What's going on?!! Why am I charged more than my wife?
I would like to think its down to the charm of my wife, but my investigations showed the following:
- we have the same address logged on Amazon
- we have different names on Amazon, and different accounts
- my credit card is UK based, whereas hers is US based.
We both live abroad now, so our location does not seem to be the factor here.
As far as I can see it's just down to our credit card.
Would anyone know if I'm right, and isn't this illegal practice from Amazon - charging people with a foreign credit card more than others?
Any help o this much appreciated.


----------



## KimberlyinMN (Dec 30, 2009)

My guess is the address. 

Edited to add: I mean, the US/UK difference. You should give them a call to find out. If the support person you are first talking to can't answer the question, ask to speak to a supervisor.  When you log into Amazon, are you on the UK site? Is your wife on the US site?


----------



## Morf (Nov 18, 2010)

Have you checked the current price for the book for both of you? Prices change very regularly, it's possible the price dropped or rose between the purchases and you were unlucky.

Are you both using amazon.com?

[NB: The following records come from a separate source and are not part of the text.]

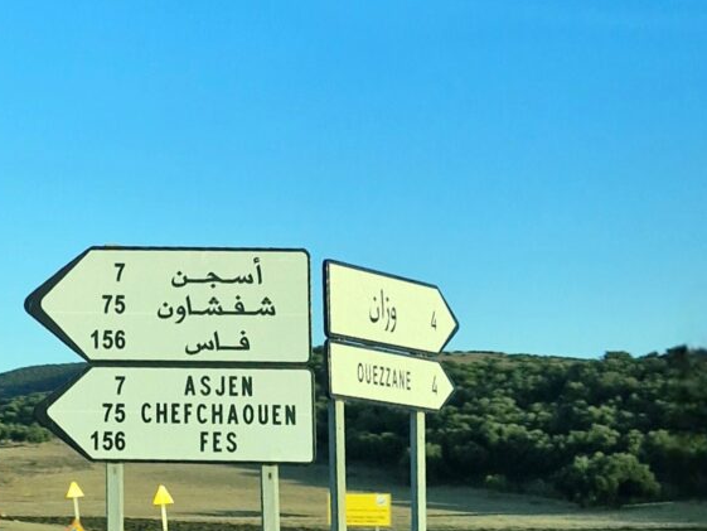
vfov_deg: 33.4
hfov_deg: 43.8
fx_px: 858
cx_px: 205
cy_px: 423
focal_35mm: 42
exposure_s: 1/312
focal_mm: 5.54
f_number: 1.8
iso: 50
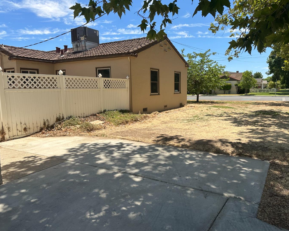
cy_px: 114
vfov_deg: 54.9
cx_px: 155
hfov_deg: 66.0
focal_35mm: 26
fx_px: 222
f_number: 1.78
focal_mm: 6.86
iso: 80
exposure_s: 1/3597
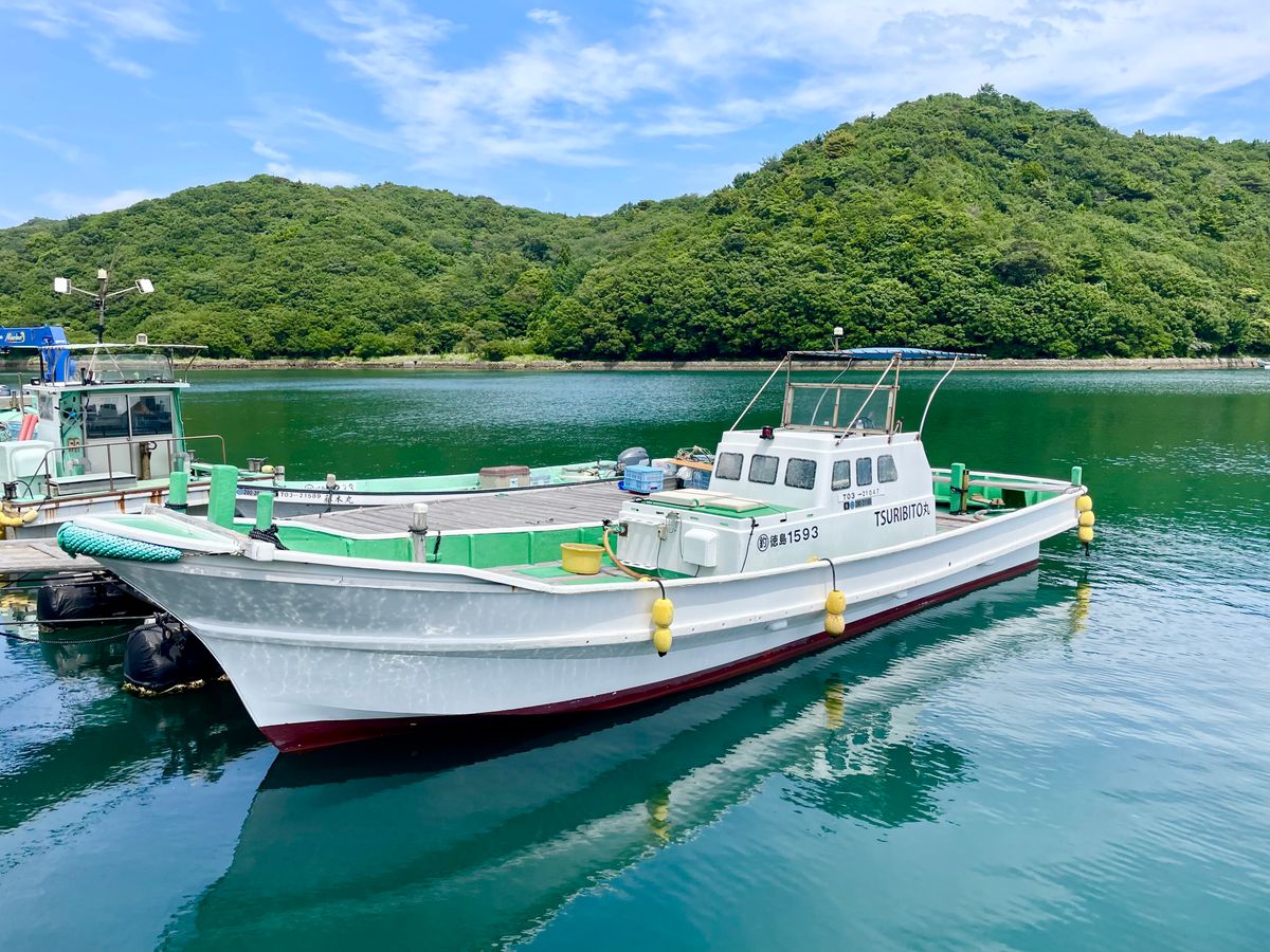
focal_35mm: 26
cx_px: 635
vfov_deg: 53.1
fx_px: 954
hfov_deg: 67.3
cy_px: 476
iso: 32
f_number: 1.6
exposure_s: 1/3040
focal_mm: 4.2
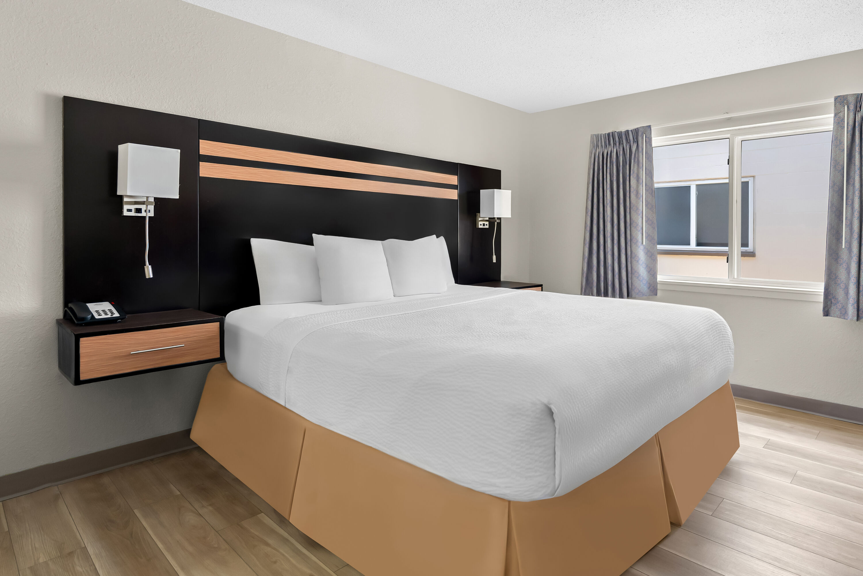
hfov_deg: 95.0
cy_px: 288
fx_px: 396
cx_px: 432
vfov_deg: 72.1
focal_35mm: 16
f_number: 2.8
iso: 800
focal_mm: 16.5
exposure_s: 1/13
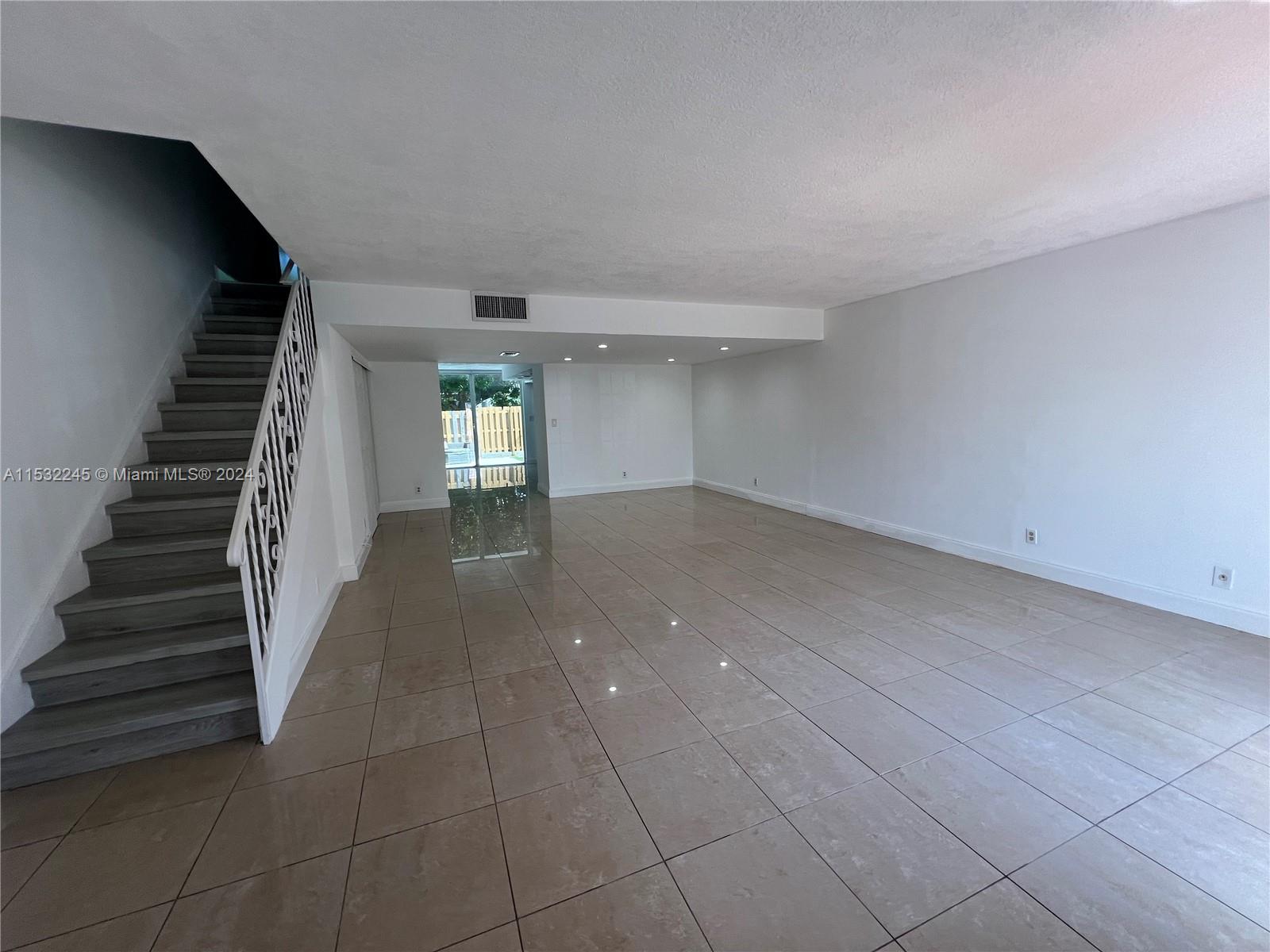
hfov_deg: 106.2
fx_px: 477
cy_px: 476
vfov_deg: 89.9
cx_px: 635
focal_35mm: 13
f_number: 1.8
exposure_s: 1/120
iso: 64
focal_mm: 1.57
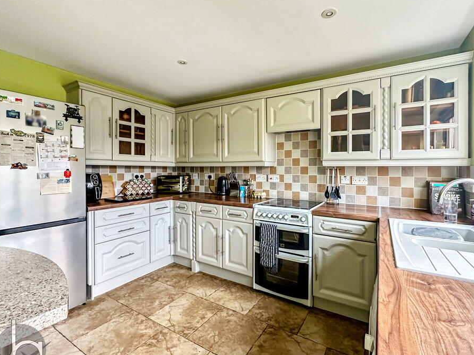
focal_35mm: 16
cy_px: 195
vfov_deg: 77.9
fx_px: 219
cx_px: 247
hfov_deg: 94.4
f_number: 2.2
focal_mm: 2.22
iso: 320
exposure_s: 1/90
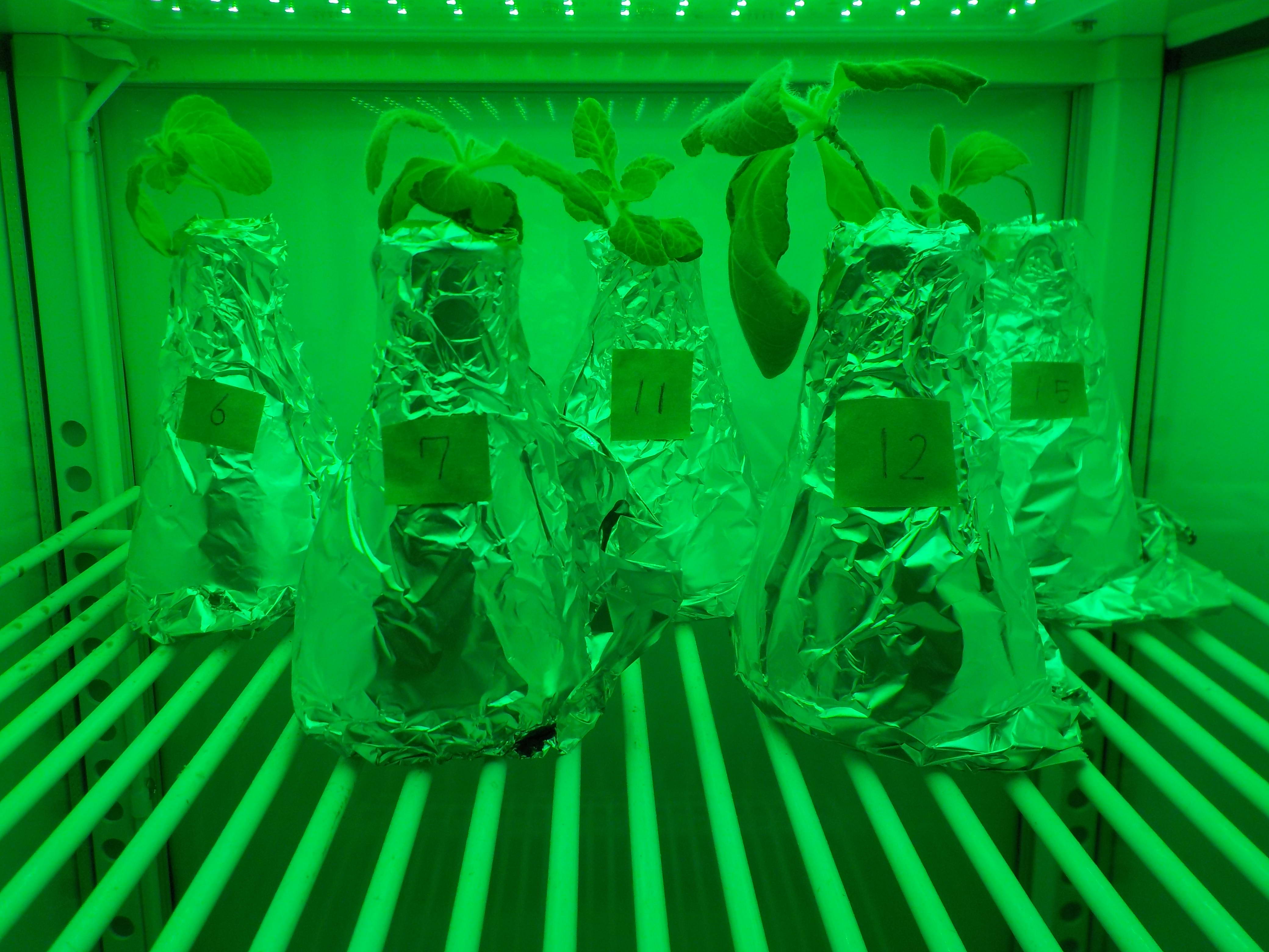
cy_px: 476
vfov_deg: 46.8
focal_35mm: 30
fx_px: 1100
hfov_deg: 60.0
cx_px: 634
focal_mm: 4.1
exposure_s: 1/400
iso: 125
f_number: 3.3
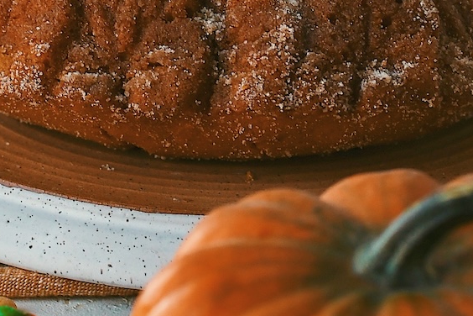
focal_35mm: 166
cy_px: 30
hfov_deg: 12.4
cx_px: 199
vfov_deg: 8.2
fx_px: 2181
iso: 500
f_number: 5
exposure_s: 1/100
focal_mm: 35
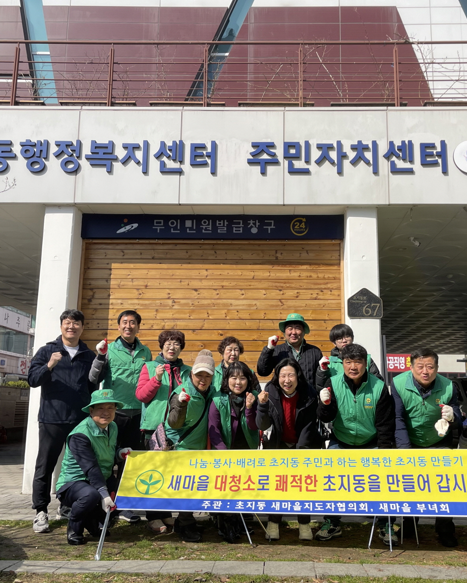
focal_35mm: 33
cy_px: 294
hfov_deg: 44.5
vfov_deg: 54.2
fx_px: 570
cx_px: 262
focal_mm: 5.1
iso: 32
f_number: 1.6
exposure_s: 1/3086
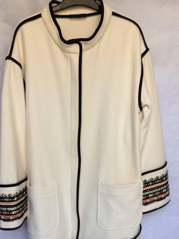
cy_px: 146
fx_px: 255
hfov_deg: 38.6
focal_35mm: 37
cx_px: 79
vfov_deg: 49.8
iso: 64
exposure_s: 1/33
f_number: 2.2
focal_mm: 4.15
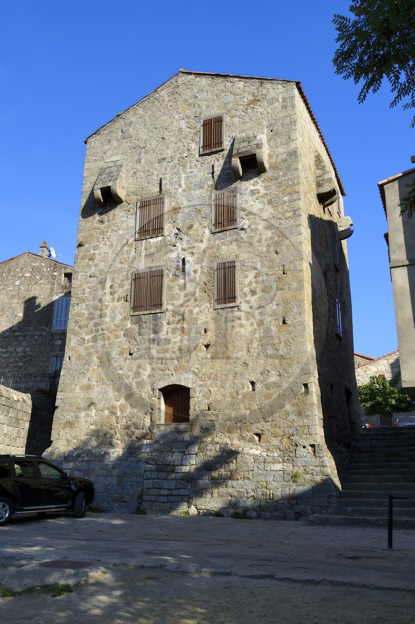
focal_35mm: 32
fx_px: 554
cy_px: 312
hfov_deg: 41.0
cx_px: 208
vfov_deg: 58.8
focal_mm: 32
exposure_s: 1/200
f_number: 14
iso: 200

What country is your address in?

As a UK resident with a UK address and credit card, I'm not always able to purchase Kindle books from amazon.com - sometimes when I go to the book page it lets me read the description etc but the "buy" button is replaced with "This book is not currently available for purchase". I'm not sure when this happens, though I suspect it's chosen by the publisher.

Let us know what the book/author is, and I'll check whether it's offered to me on amazon.com and what the price is on amazon.co.uk.


----------



## history_lover (Aug 9, 2010)

When I was using a UK credit card, I did not get charged more when buying from the US store so I don't think it's that. I only switched to a US credit card a month ago so this is fairly recent. Did you purchase the book around the same time? If not, Morf might be right that it's just a matter of the book being on sale when your wife bought it. Go to ereaderiq.com and look up the book title - if it's being tracked, you can view a graph of the ebook's prices on Kindle to see when it's gone up or down and for how long.


----------



## josephdevon (Feb 6, 2014)

It's possible your wife has access to books at a higher discount than amazon and therefore can offer you a lower price. 

(I'm sorry. I so sorry. I misread the title of the thread and couldn't resist making a terrible joke. I'm sorry.   )


----------



## Chad Winters (Oct 28, 2008)

was the VAT added to your purchase?


----------



## MissingAlaska (Apr 28, 2014)

The author or publisher may have changed the price on the book.  To change prices, an author need only go to Amazon's publishing website and make a few clicks.  As a result, some authors reduce prices to get their books on the bestseller lists and then raise them when the works have gained visibility again.


----------